_Task statement_
An acceptable answer contains every record below, unchanged, and no pictures.

(Data to examine Opens)

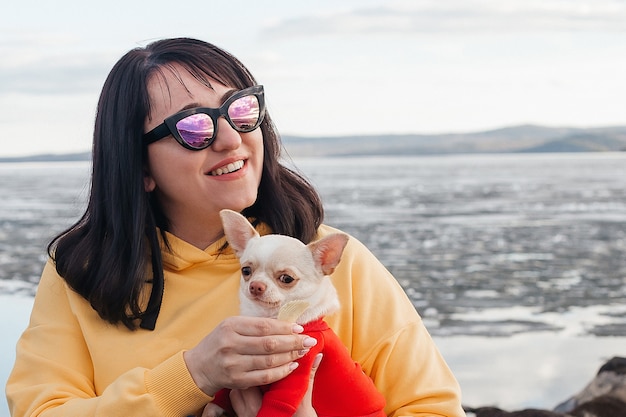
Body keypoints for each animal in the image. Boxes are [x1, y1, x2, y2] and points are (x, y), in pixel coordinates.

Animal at [202, 210, 382, 416]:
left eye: (286, 278)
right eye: (246, 271)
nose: (256, 285)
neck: (270, 317)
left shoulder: (298, 368)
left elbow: (278, 403)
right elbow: (225, 390)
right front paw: (213, 407)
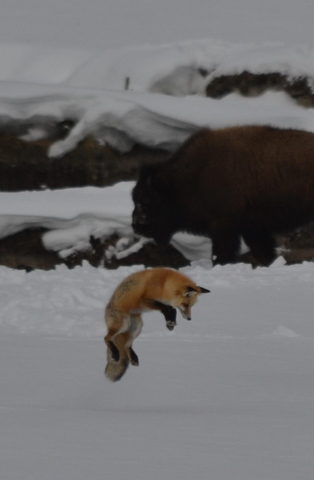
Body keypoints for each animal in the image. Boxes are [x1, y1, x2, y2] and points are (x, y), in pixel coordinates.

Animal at [132, 125, 314, 266]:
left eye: (146, 199)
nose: (136, 225)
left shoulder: (223, 224)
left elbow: (222, 253)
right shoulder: (252, 228)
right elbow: (263, 252)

(Data to examine Closes)

_Solution to the exercise_
Body keypoints for each animal in the image. Boxes are [x1, y1, x2, y2] and points are (x, y), in pixel coordinates.

Animal at [202, 210, 382, 416]:
left eye: (286, 278)
right eye: (246, 271)
nose: (256, 285)
neck: (270, 317)
left shoulder: (298, 368)
left elbow: (278, 403)
right elbow: (225, 390)
right front paw: (213, 407)
Body keypoints for each animal in the image. Boxes are [x1, y1, x2, y2] and points are (x, y), in pixel coordinates.

Animal at [132, 125, 314, 266]:
left eye: (146, 199)
nose: (136, 225)
left shoulder: (223, 224)
left elbow: (222, 253)
right shoulder: (252, 228)
right elbow: (263, 252)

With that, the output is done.